Lee Fields and the Expressions - My World (Truth & Soul)


Firstly, welcome to our new blog.  In these pages we’ll be bringing you album reviews and music news from a variety of genres, old and new.  From classic soul to brand new electronica, with funk, hip-hop and anything else we see fit to throw in along the way.  Basically, good music that we love and hope to share with a few other kindred spirits.


What better way to start off than with a quick look at a modern soul classic that has recently found its way to my ears.  My World was released in June 2009 by Lee Fields and the Expressions, on Brooklyn’s Truth & Soul label who also produced the album.  It seems these days that there is a glut of new soul artists striving for an authentic reproduction of the sound found on classic soul records of the late 60s and 70s.  2009 and 2010 in particular saw a large number of releases, and for me, this is one of the best of them.
The lush string arrangements, smooth vocal harmonies and classic instrumentation all combine to achieve as close to authenticity as one could imagine, with Lee Fields’ vocals adding a level of soul that comes straight from the gut.  That’s not to say that the music is merely a pastiche of those old soul classics.  Lee Fields is the real deal, having begun his recording career in the 70s, releasing a number of rare 7”s as well as the much sought after Let’s Talk it Over LP.  Following a quiet spell in the 80s, Fields resurfaced on The Soul Providers album Gimmie the Paw as well as his own Let’s Get a Groove On LP for Desco records in the late 90s.  In 2002, the funk laden Problems LP was released on Soul Fire, paving the way for the subsequent resurgence of soul within popular culture.  

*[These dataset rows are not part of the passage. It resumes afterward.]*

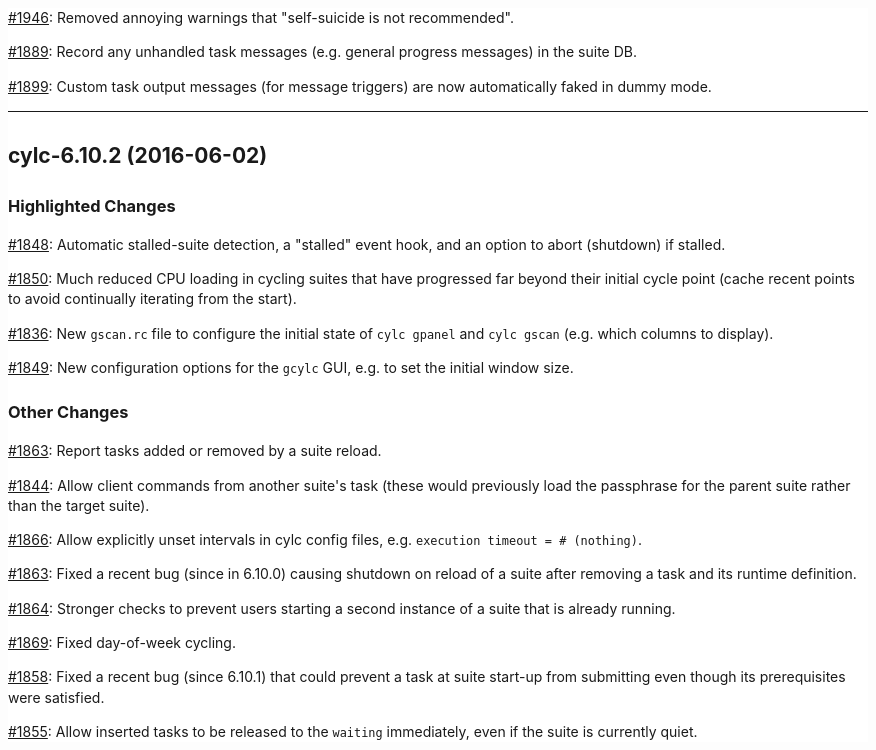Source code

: [#1946](https://github.com/cylc/cylc-flow/pull/1946): Removed annoying warnings
that "self-suicide is not recommended".

[#1889](https://github.com/cylc/cylc-flow/pull/1889): Record any unhandled task
messages (e.g. general progress messages) in the suite DB.

[#1899](https://github.com/cylc/cylc-flow/pull/1899): Custom task output messages
(for message triggers) are now automatically faked in dummy mode.

-------------------------------------------------------------------------------

## __cylc-6.10.2 (2016-06-02)__

### Highlighted Changes

[#1848](https://github.com/cylc/cylc-flow/pull/1848): Automatic stalled-suite
detection, a "stalled" event hook, and an option to abort (shutdown) if stalled.

[#1850](https://github.com/cylc/cylc-flow/pull/1850): Much reduced CPU loading in
cycling suites that have progressed far beyond their initial cycle point (cache
recent points to avoid continually iterating from the start).

[#1836](https://github.com/cylc/cylc-flow/pull/1836): New `gscan.rc` file to
configure the initial state of `cylc gpanel` and `cylc gscan` (e.g. which
columns to display).

[#1849](https://github.com/cylc/cylc-flow/pull/1849): New configuration options for
the `gcylc` GUI, e.g. to set the initial window size.


### Other Changes

[#1863](https://github.com/cylc/cylc-flow/pull/1863): Report tasks added or removed
by a suite reload.

[#1844](https://github.com/cylc/cylc-flow/pull/1844): Allow client commands from
another suite's task (these would previously load the passphrase for the parent
suite rather than the target suite).

[#1866](https://github.com/cylc/cylc-flow/pull/1866): Allow explicitly unset
intervals in cylc config files, e.g. `execution timeout = # (nothing)`.

[#1863](https://github.com/cylc/cylc-flow/pull/1863): Fixed a recent bug (since in
6.10.0) causing shutdown on reload of a suite after removing a task and its
runtime definition.

[#1864](https://github.com/cylc/cylc-flow/pull/1864): Stronger checks to prevent
users starting a second instance of a suite that is already running.

[#1869](https://github.com/cylc/cylc-flow/pull/1869): Fixed day-of-week cycling.

[#1858](https://github.com/cylc/cylc-flow/pull/1858): Fixed a recent bug (since
6.10.1) that could prevent a task at suite start-up from submitting even though
its prerequisites were satisfied.

[#1855](https://github.com/cylc/cylc-flow/pull/1855): Allow inserted tasks to be
released to the `waiting` immediately, even if the suite is currently quiet.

On My World, that retro, analogue sound is fused with modern sensibilities.  From the opening drum break of “Do You Love Me (Like You Say You Do)”, we get a definite hip-hop feel.  It seems that after hip-hop artists had sampled soul from records for decades, it was inevitable that soul musicians would start drawing on the loop based rhythms of hip-hop to keep their music feeling shiny and new.  The album is similar in this way to Mayer Hawthorne’s A Strange Arrangement, also from 2009, yet My World is a more solid album in terms of consistency.  The quality never falters throughout, although my personal favourites would be the anthemic “Love Comes and Goes”, the excellent cover of the Supremes’, “My World Is Empty Without You”, the smooth funk of “Ladies” and the gut wrenching “The Only One Loving You”.  The album is also available as an instrumental release.

This is definitely one for the collection.  Also worth checking out are his other albums, Problems, Let’s Get a Groove On, and Let’s Talk it Over, the latter of which has been re-mastered and re-released on CD.